Working on the assumption that you're not, we'll move on.

Those few verbs that do take être also need to agree with their subject. Thus Je suis venu, because I am a chap, but elle est venue, because she is not. And elles sont venues because elles are all ladies and there is more than one of them, hence the addition of both e and s.

So far so good.

However, if we move the direct object of the verb in front of the verb, we agree the part participle. But not with the subject. With the object.

So let's imagine Yoko and John are talking.

J'ai cassé mes lunettes, she says.
Où sont les lunettes que tu as cassées? he asks in response. Where are the glasses that you broke?

First sentence: Avoir, object after verb, no agreement.
Second sentence: Avoir, object before verb, agreement.

Remember that sometimes we can replace the whole object with an object pronoun:

Où sont mes lunettes? - Where are my glasses?
Je les ai cassées. - I broke them.

Once again, object before the verb, agreement - even though it's avoir.

Now let's move onto way more exciting things.

Reflexive verbs!

Yoko and John are talking again, and Yoko's been in an accident.

Je me suis cassée la main. - I've broken my hand.

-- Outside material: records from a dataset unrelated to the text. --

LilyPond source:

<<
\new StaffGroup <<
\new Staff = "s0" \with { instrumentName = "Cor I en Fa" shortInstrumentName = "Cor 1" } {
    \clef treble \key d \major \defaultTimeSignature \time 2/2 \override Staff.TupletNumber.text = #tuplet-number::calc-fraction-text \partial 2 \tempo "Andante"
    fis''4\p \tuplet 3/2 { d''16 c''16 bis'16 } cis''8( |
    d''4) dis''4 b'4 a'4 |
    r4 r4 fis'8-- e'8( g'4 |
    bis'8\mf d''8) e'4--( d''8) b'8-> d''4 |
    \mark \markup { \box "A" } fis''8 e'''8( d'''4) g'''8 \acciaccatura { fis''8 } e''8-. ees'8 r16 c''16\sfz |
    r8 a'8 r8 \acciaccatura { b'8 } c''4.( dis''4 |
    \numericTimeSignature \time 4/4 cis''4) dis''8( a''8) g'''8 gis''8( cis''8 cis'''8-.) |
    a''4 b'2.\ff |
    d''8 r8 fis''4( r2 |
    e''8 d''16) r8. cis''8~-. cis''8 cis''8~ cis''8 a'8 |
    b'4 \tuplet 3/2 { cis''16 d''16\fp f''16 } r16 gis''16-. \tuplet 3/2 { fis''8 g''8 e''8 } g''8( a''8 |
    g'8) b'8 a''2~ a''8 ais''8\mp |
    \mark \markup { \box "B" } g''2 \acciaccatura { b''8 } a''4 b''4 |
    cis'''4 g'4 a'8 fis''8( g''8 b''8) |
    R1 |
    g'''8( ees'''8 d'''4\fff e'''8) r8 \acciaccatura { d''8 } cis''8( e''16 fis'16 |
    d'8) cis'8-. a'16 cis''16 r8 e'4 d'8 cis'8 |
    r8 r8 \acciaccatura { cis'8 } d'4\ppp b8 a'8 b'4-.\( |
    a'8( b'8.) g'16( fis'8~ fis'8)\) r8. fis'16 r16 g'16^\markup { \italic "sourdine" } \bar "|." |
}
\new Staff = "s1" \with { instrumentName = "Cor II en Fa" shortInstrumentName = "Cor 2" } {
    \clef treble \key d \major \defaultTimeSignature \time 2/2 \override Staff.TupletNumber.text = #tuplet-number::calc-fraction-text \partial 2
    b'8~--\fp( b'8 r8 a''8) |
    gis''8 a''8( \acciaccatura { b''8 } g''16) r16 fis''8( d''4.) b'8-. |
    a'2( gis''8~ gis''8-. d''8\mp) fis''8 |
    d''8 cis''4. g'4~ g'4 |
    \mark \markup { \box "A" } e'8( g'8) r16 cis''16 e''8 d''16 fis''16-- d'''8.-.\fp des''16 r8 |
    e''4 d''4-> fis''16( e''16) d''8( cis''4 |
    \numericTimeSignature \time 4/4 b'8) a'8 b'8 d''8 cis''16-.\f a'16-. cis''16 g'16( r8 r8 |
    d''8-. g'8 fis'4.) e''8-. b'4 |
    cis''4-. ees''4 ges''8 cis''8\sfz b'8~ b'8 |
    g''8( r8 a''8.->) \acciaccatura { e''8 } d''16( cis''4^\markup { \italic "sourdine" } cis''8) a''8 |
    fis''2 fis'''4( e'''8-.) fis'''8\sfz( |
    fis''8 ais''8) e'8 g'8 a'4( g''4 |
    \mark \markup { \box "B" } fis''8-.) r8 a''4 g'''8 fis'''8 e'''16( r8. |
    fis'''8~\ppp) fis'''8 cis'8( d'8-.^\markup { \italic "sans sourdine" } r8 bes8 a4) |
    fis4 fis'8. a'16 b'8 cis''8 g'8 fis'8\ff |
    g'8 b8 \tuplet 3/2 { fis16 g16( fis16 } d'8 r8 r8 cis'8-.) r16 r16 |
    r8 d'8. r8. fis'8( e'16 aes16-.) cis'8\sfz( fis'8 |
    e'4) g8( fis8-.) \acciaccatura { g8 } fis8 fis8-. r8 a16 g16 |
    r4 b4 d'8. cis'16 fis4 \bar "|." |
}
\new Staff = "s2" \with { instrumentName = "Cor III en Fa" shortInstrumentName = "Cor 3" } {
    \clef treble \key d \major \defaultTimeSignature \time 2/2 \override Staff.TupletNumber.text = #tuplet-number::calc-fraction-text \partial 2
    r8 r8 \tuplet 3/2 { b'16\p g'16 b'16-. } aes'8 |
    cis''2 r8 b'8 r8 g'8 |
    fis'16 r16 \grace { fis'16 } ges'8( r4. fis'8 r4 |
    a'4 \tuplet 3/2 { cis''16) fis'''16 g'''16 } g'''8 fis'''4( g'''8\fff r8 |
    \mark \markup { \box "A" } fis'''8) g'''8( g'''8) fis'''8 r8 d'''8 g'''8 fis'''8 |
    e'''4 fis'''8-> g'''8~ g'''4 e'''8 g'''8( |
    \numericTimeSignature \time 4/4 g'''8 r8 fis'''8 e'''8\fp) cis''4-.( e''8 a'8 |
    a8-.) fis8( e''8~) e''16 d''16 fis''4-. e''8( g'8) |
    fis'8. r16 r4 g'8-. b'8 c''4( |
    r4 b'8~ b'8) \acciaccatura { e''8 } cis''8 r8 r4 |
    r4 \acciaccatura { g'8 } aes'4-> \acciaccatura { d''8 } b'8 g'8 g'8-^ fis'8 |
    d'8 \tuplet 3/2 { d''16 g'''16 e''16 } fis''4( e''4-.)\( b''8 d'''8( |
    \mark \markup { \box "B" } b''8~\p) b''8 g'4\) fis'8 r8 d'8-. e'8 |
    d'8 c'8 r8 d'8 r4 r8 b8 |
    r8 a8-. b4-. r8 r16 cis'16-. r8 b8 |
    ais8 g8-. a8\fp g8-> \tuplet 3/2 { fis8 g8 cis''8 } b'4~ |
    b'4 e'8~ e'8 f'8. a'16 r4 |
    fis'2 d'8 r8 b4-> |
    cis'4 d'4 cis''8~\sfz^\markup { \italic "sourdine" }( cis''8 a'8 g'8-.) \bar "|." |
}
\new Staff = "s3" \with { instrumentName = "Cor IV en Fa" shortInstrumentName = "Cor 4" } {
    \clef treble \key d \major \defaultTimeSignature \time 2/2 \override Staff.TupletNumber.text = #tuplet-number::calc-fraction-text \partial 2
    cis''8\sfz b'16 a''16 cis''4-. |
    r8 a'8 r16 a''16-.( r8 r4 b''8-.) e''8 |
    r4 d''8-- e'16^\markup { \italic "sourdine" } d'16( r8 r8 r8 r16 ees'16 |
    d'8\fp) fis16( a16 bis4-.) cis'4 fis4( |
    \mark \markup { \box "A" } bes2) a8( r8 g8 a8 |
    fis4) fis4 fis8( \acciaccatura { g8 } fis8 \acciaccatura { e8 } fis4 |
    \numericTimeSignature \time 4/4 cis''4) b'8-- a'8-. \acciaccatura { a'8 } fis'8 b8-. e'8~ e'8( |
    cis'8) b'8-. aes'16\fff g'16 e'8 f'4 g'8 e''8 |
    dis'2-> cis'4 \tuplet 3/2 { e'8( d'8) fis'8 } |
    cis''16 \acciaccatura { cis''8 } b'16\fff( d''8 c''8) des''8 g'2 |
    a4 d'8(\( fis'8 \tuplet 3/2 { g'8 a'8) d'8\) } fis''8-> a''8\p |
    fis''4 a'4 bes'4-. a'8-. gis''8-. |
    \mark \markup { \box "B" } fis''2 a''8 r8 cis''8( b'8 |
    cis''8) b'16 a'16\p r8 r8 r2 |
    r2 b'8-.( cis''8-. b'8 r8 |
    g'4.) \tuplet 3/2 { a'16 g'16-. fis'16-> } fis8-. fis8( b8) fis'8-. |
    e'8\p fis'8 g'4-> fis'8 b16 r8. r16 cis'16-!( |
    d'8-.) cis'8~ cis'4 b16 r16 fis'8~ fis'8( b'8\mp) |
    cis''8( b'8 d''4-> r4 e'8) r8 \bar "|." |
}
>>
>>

Poor Yoko. Note that cassé has an extra e not because la main is feminine but because Yoko is. Notice also that in French our body is not really ours: we hold it, as it were, at arms' length. See also je me brosse les dents, je me lave les pieds, and je me brosse les cheveux.

The conversation continues before dinner:

Est-ce que tu t'es lavée les mains? - Have you washed your hands?
Oui, je me les suis lavées! - Yes, I washed them!

John's kind of a controlling douche.

But: in the first we have an agreement with the subject, tu, who's Yoko and a girl. In the second, the agreement is with the preceding direct object les, which stands for les mains. 

I've added direct to my litany because there's one more stop on the grammar train, and it involves direct and indirect verbs. Indirect verbs take a preposition, direct verbs just get straight up in your grill. Most communication in French is indirect: je parle à, elle téléphone à, ils montrent à while receiving sensory information and doing things is more direct.

We've only worked with direct verbs so far, so let's add in some indirects. Yoko, John?

As-tu parlé à ta mère? - Have you called your mother?
Oui, je lui ai parlé plus tôt. - Yes, I called her earlier.

What the what? Preceding object but no agreement. French is a funny old language.

The reason is because lui is not a direct object pronoun. It's indirect. Preceding indirect objects get no agreements, but preceding direct objects do.

So: Never agree verbs with an avoir auxiliary, unless the object comes before the verb - in which case agree the past participle with the object - unless that object is indirect, in which case do not agree with anyone, do not pass Go, do not collect £200. Unless it's Sunday, in which case all rules are reversed and we'll all play Mornington Crescent until someone wins.

Now just for fun, translate the following sentence: I washed my hands. I washed them and scrubbed them, spoke to them and broke them.